Hi Team I’m trying to convert pdf to xml in python using asposepdf lib. and below code i wrote

import asposepdfcloud
from asposepdfcloud.apis.pdf_api import PdfApi

# Get App key and App SID from https://cloud.aspose.com
pdf_api_client = asposepdfcloud.api_client.ApiClient(
    app_key='xxxxxxxxxxxxxxxxxxxxxxxxxxxxxxxxxx',
    app_sid='xxxxxxxxxx-xxxx-xxxx-xxxx-xxxxxxxxxxxxxxxxx')

pdf_api = PdfApi(pdf_api_client)
remote_name = 'sample.pdf'
output_file= 'sample.xml'
#upload PDF file to storage
pdf_api.upload_file(remote_name,remote_name)
#Covert PDF to XML and save in Aspose default storage
response = pdf_api.put_pdf_in_storage_to_xml(remote_name,output_file)
#response=pdf_api.put_pdf_in_storage_to_xml(remote_name,output_file)
print(response)

while the above code getting the below error
HTTP response body: {“RequestId”:“a90c8124-08a2-43fb-9a7e-fc333a394e87”,“Error”:{“Code”:“internalError”,“Message”:“Tagged pdf expected. Please use tagged pdf file for converting to xml format or use MobiXml for untagged pdf.”,“Description”:“Operation Failed. Internal error.”,“DateTime”:“2021-09-28T15:39:56.3280544Z”,“InnerError”:null}}

Can anyone help me in this issue.

@naveen1221

As stated in the exception message, you can use the PutPdfInStorageToMobiXml API method for untagged PDF conversion. The PutPdfInStorageToXml API method is used for tagged PDF conversion.

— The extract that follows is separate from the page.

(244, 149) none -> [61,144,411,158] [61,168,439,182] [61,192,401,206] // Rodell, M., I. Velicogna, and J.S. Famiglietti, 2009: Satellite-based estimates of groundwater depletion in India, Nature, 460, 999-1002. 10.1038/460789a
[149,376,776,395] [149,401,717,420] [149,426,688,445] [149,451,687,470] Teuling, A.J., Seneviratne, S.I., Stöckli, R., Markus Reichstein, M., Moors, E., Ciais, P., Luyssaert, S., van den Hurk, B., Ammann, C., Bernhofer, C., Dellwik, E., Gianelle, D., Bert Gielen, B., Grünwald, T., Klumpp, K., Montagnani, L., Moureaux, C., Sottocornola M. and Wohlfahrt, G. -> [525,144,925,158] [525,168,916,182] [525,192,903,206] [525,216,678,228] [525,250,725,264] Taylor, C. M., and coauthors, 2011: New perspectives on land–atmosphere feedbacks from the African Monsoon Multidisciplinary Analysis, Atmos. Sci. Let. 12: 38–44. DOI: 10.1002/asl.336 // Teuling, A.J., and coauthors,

Hi Ahmad can you share the code snippet for converting pdf to xml using asposepdf cloud. And what do you meant by tagged pdf ?

@naveen1221

Your above shared code is correct. You can try this code using some tagged PDF. Please find a sample tagged pdf for testing.
4pages.pdf (16.8 KB)

Please check this post for tagged pdf details.

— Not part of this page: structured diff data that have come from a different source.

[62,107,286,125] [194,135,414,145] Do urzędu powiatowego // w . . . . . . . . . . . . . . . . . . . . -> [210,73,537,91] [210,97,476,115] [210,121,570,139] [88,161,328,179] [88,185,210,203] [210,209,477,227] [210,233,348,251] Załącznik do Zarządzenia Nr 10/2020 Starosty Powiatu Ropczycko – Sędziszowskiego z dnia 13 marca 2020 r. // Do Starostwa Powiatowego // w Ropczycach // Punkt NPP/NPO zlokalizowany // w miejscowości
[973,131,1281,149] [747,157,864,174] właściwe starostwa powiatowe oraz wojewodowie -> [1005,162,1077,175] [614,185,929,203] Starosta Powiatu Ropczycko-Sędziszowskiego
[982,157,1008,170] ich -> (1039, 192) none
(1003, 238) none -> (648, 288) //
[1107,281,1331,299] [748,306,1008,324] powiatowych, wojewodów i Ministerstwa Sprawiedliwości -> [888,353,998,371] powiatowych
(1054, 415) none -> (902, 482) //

hi i used asposewordscloud to convert docx to pdf and im using same pdf for converting it into xml using aspose pdf cloud is it possible to convert like that.

@naveen1221

Please note, Aspose.Words Cloud API does not create tagged PDF.
So as stated above, you can convert tagged PDF to XML using the PutXmlInStorageToPdf API method and for untagged PDF document to MobiXML conversion using the Convert/PutXmlInStorageToPdf API method.